This is the second lecture in the AY26 Graduate Studies Interdisplinary Speaker Series.
What is the curator’s role in writing critical histories of photography? This lecture, entitled "Little Histories of Photography: Critical Reflections on The Museum of Modern Art," addresses the discursive limits and possibilities of curatorial work within an institutional context. Maintaining a sensitivity to form and substance, I assess the methodological stakesof unsettling the so-called major histories of the photographic medium.
Oluremi C. Onabanjo is The Peter Schub Curator of Photography at The Museum of Modern Art, where she manages MoMA's holdings of over 35,000 photographs spanning the history of the medium.
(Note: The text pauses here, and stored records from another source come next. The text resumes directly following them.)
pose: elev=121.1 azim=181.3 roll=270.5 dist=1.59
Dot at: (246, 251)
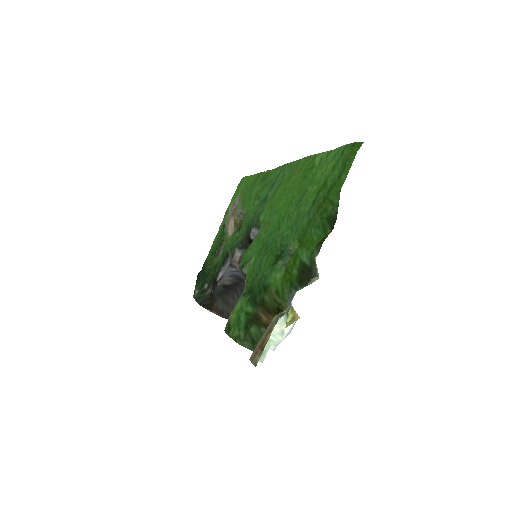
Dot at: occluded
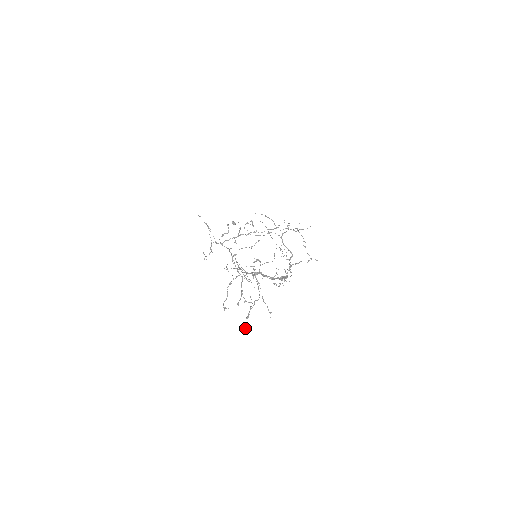
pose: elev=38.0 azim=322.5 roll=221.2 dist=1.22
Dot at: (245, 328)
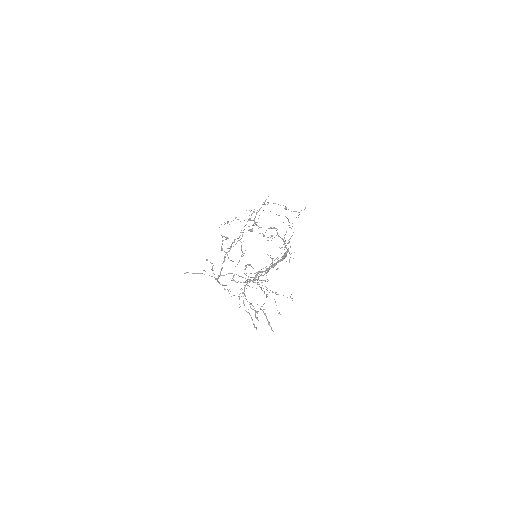
Dot at: occluded
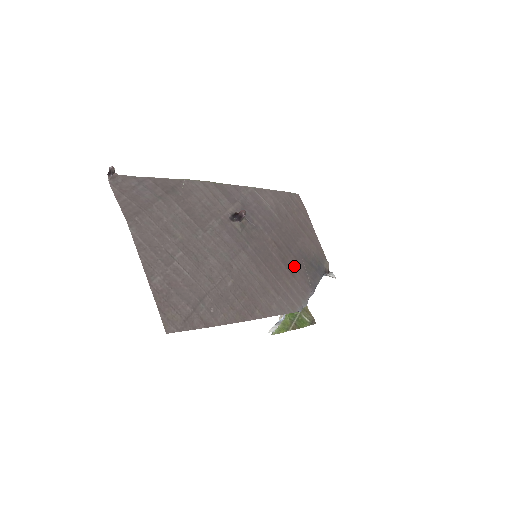
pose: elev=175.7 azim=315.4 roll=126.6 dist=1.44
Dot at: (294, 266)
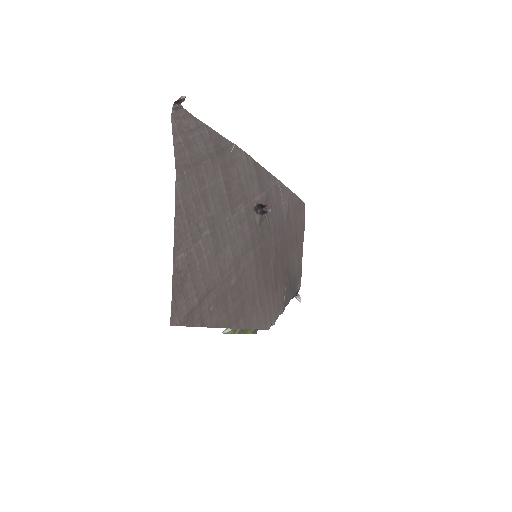
Dot at: (280, 279)
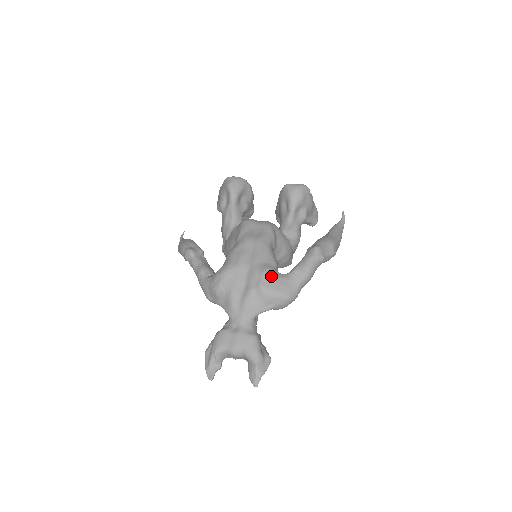
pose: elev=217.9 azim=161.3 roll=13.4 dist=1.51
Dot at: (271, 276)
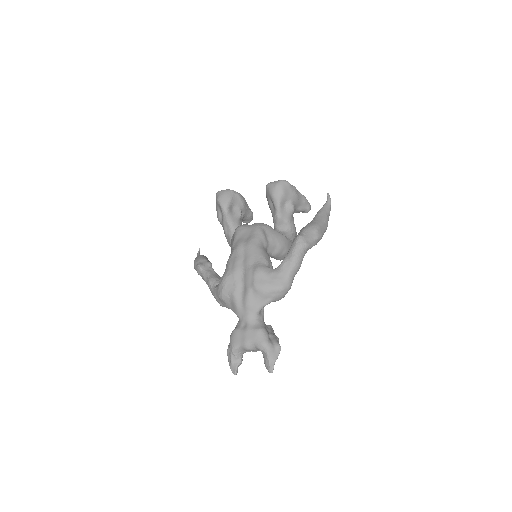
Dot at: (262, 274)
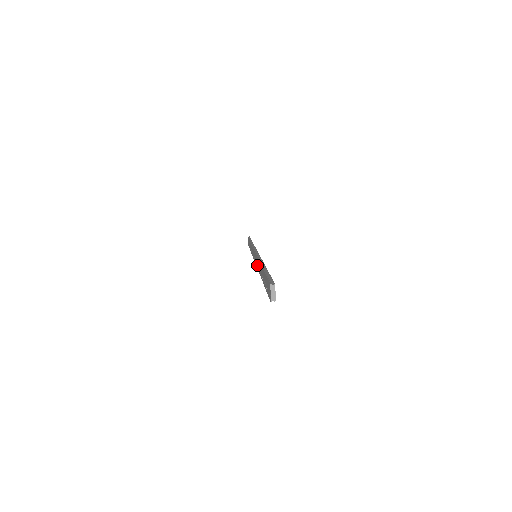
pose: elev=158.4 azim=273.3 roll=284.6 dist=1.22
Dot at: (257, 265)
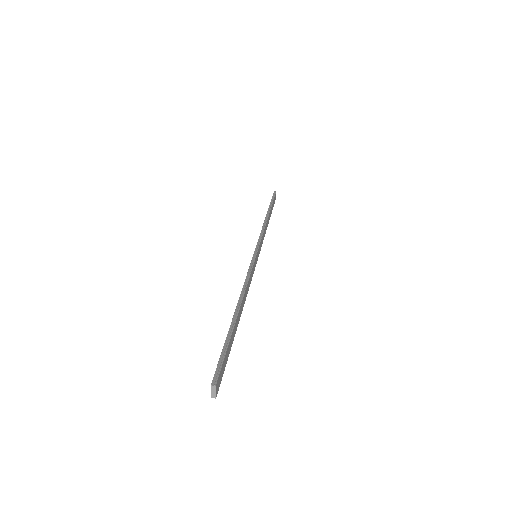
Dot at: occluded
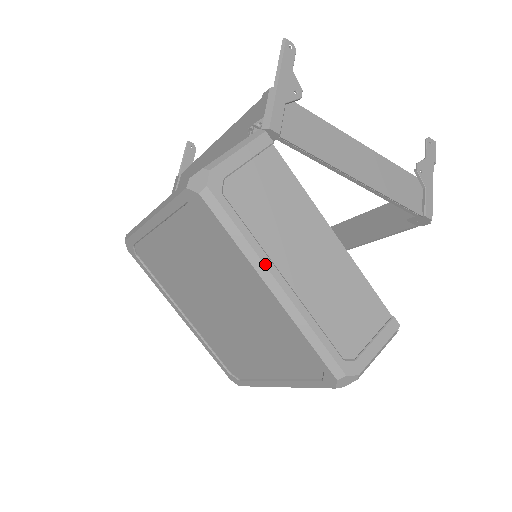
Her recent exhibitions and collaborations include Ernest Cole's House of Bondage, Projects: Ming Smith, and New Photography 2023. Currently on view is A Little Gallery of the Photo-Secession and New Photography 2025.
Onabanjo was the inaugural recipient of the Vilcek Prize in Curatorial Work (2025) and a 2024 Center for Curatorial Leadership Fellow. She sits on the Photography Advisory Board of the Istanbul Modern and is a core member of the C-MAP Africa Research Group. She is the author of Ming Smith: Invisible Man, Somewhere Everywhere and the editor of Marilyn Nance: Last Day in Lagos. Onabanjo holds a PhD in Art History from Columbia University.